One of those names was Bieker, who also lived in McCleary and near the survivor’s home at the time of the rape, according to the Attorney General’s Office.

The main database used by law enforcement, the Combined DNA Index System (CODIS), is limited by only having DNA from convicted offenders. Because Bieker had no prior convictions, his information was not in CODIS, according to a news release.

“These details provide an active lead for law enforcement to investigate,” stated the Attorney General’s Office. “Information from a genetic genealogy company does not provide grounds for an arrest by itself. Grays Harbor County law enforcement had to independently match Bieker’s DNA to the evidence collected from the crime scene. Grays Harbor County detectives then followed Bieker and collected a DNA sample after he left it at a public location.”

The Washington State Patrol Crime Lab confirmed the DNA detectives acquired from Beiker was a match to the DNA from the 2003 crime scene. “The match was so solid that a June 15 … motion to the court notes the chances of it not being Bieker were ‘one in 35 quadrillion,’” according to the Attorney General’s Office.

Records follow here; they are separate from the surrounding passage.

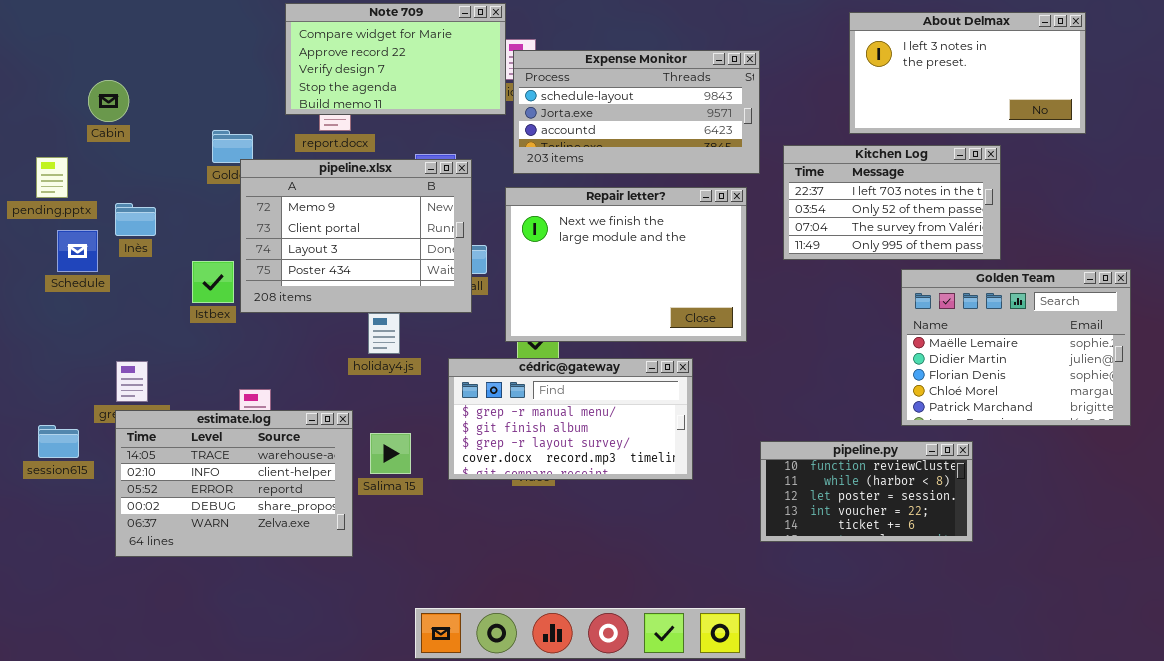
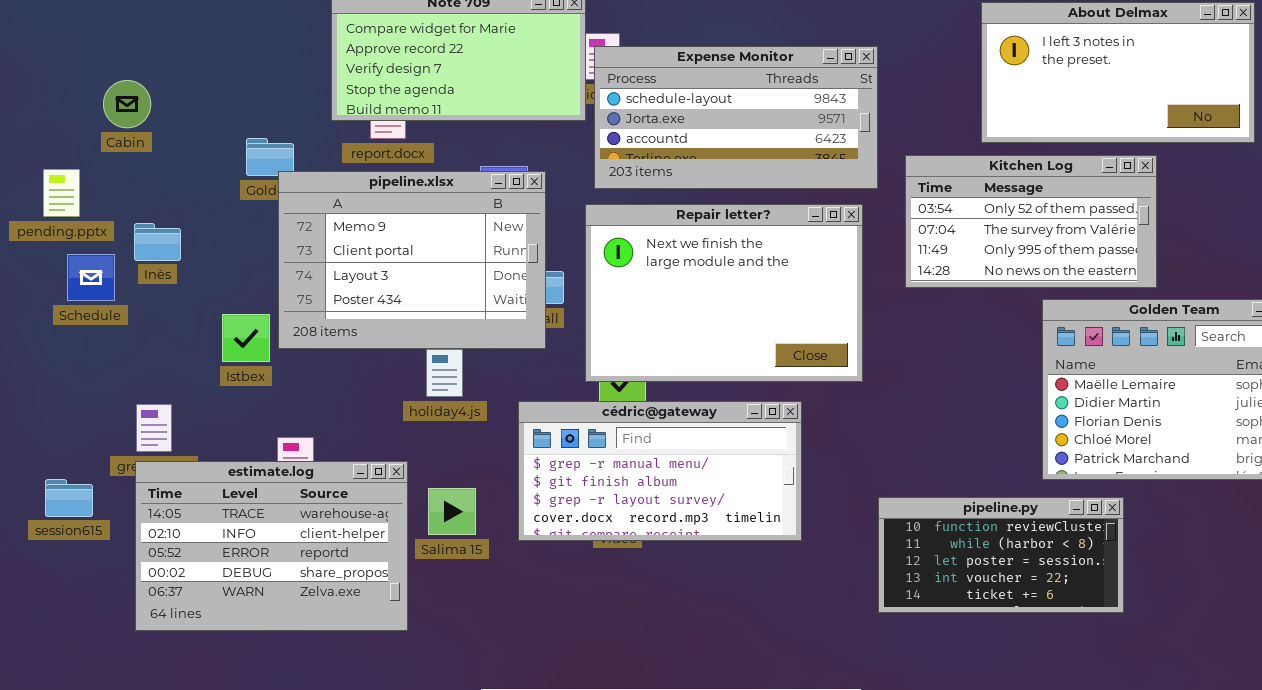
Kitchen Log: [783,145,1001,260] -> [905,155,1157,288], scrolled down 1 row
Istbex: [192,261,234,303] -> [222,314,270,362], moved

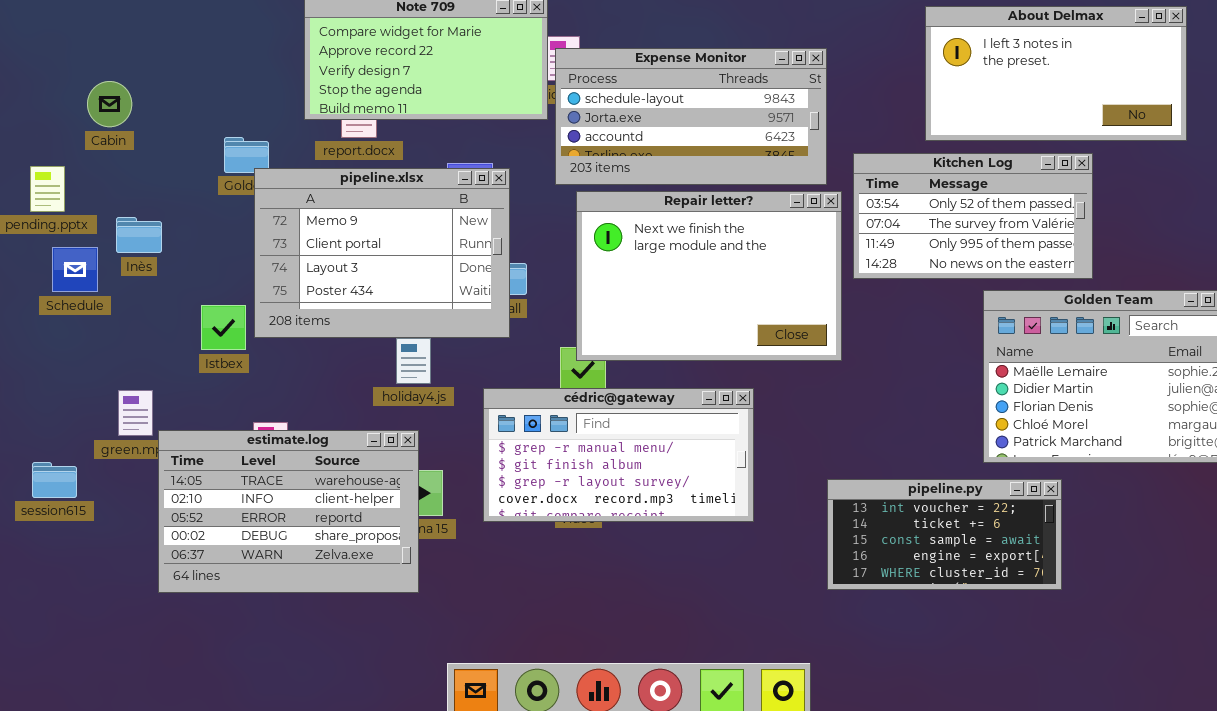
Repair letter?: [585,204,863,382] -> [576,191,842,361], moved
estimate.log: [135,461,408,631] -> [158,430,419,593], moved
pipeline.py: [878,497,1124,613] -> [827,479,1062,590], scrolled down 3 rows

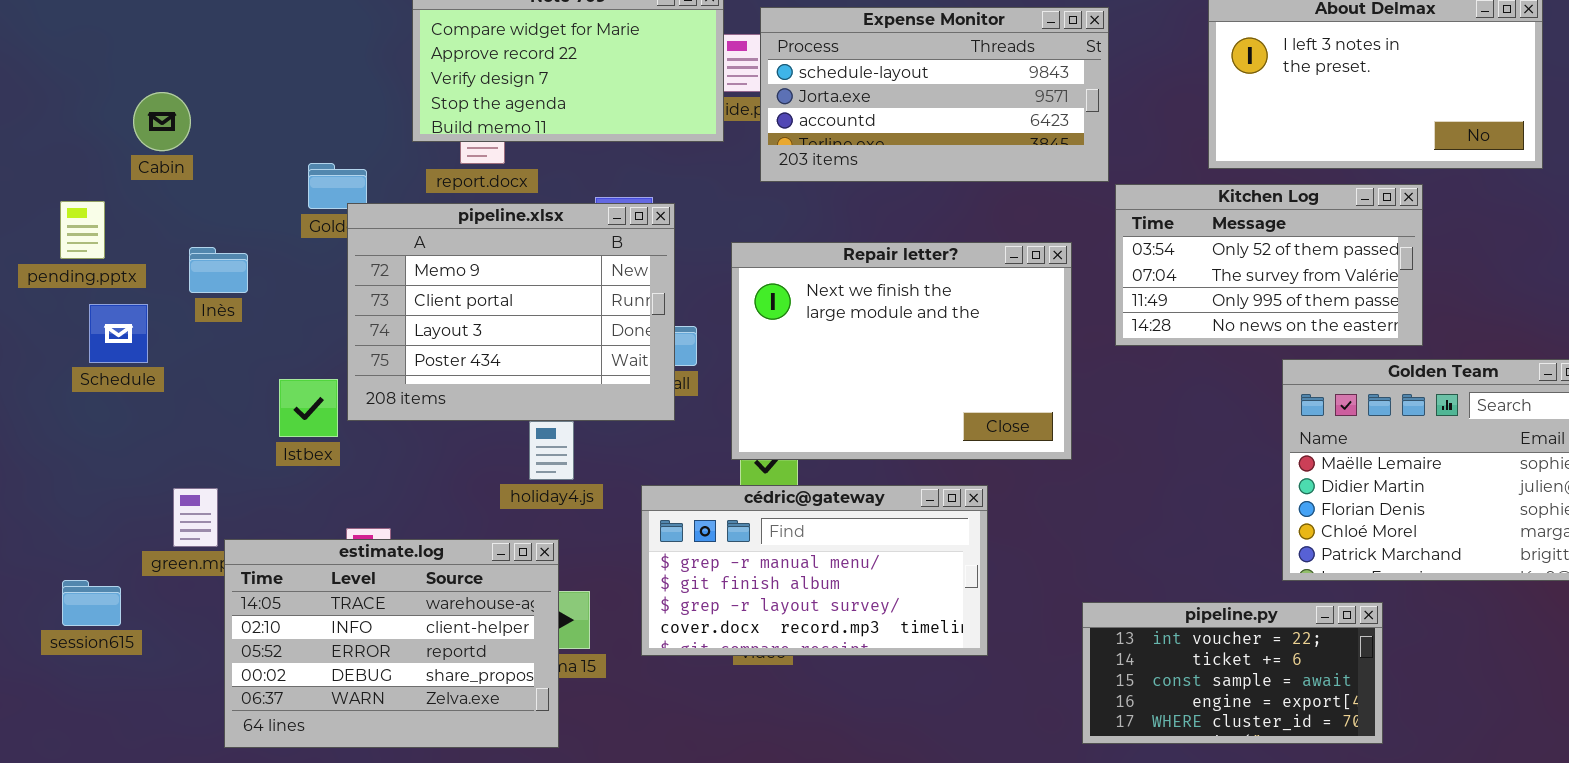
Expense Monitor: [555,48,827,185] -> [760,7,1109,182], moved
Repair letter?: [576,191,842,361] -> [731,242,1072,460], moved
Inès: [116,217,162,253] -> [189,247,248,293], moved

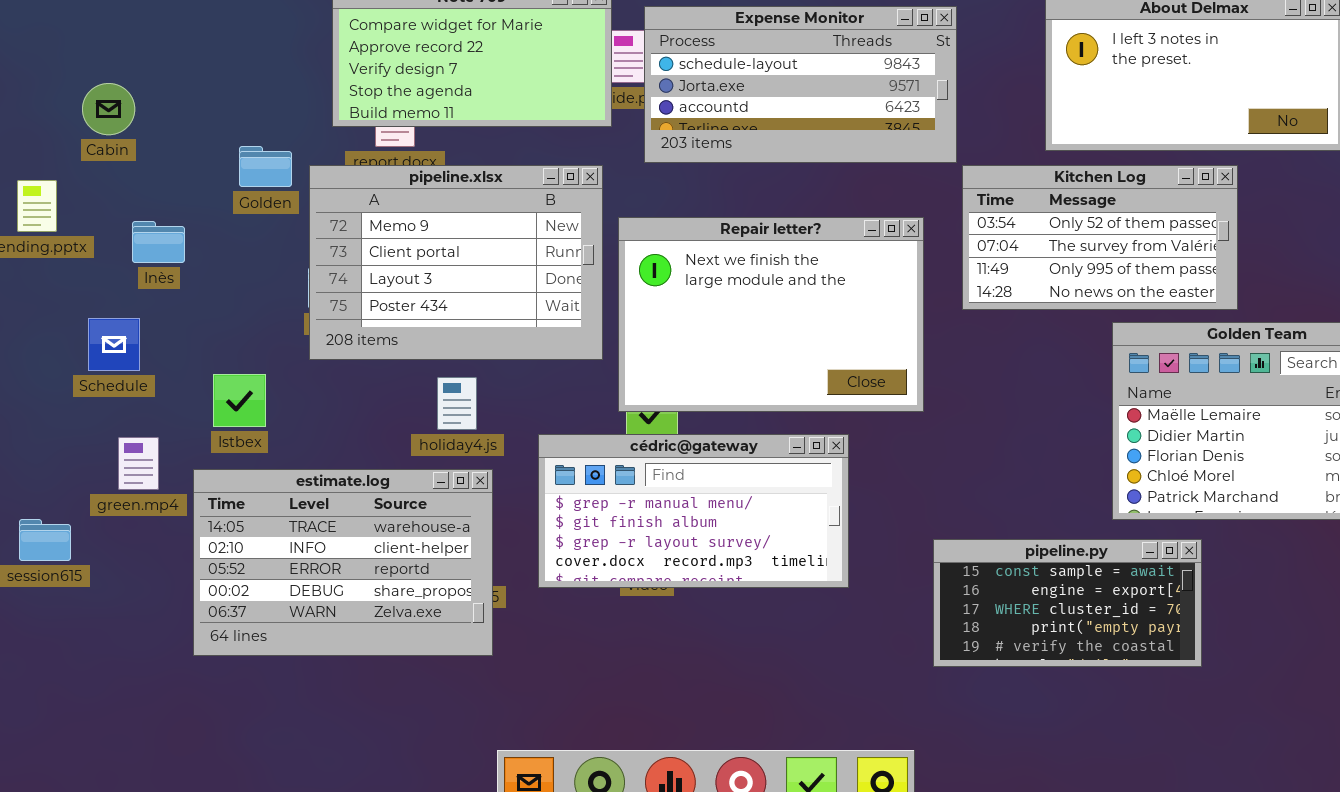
pipeline.xlsx: [347,203,675,421] -> [309,165,603,360], moved
Schedule: [89,304,148,363] -> [88,318,140,371], moved
Istbex: [279,379,338,437] -> [213,374,266,427], moved
estimate.log: [224,539,559,748] -> [193,469,493,656], moved
pipeline.py: [1082,602,1383,744] -> [933,539,1202,667], scrolled down 2 rows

Grays Harbor County detectives arrested Bieker in McCleary on June 15, 2021, and charged him for the 2003 crime, according to KIRO 7 News.

The case was one of three cold cases the Attorney General’s Office’s DNA forensic genetic genealogy program has helped solve, including a 1995 murder in Kitsap County and a case involving violent home invasions and sexual assaults in Pullman in 2003 and 2004, according to the Attorney General’s Office.

The forensic genetic genealogy program has assisted with 23 cold case investigations to date, according to the Attorney General’s Office.

The program is part of the Attorney General’s Office’s Sexual Assault Kit Initiative, which was first implemented in late 2017 with the goal of clearing the state’s rape kit backlog and improving the state’s response to sexual assault.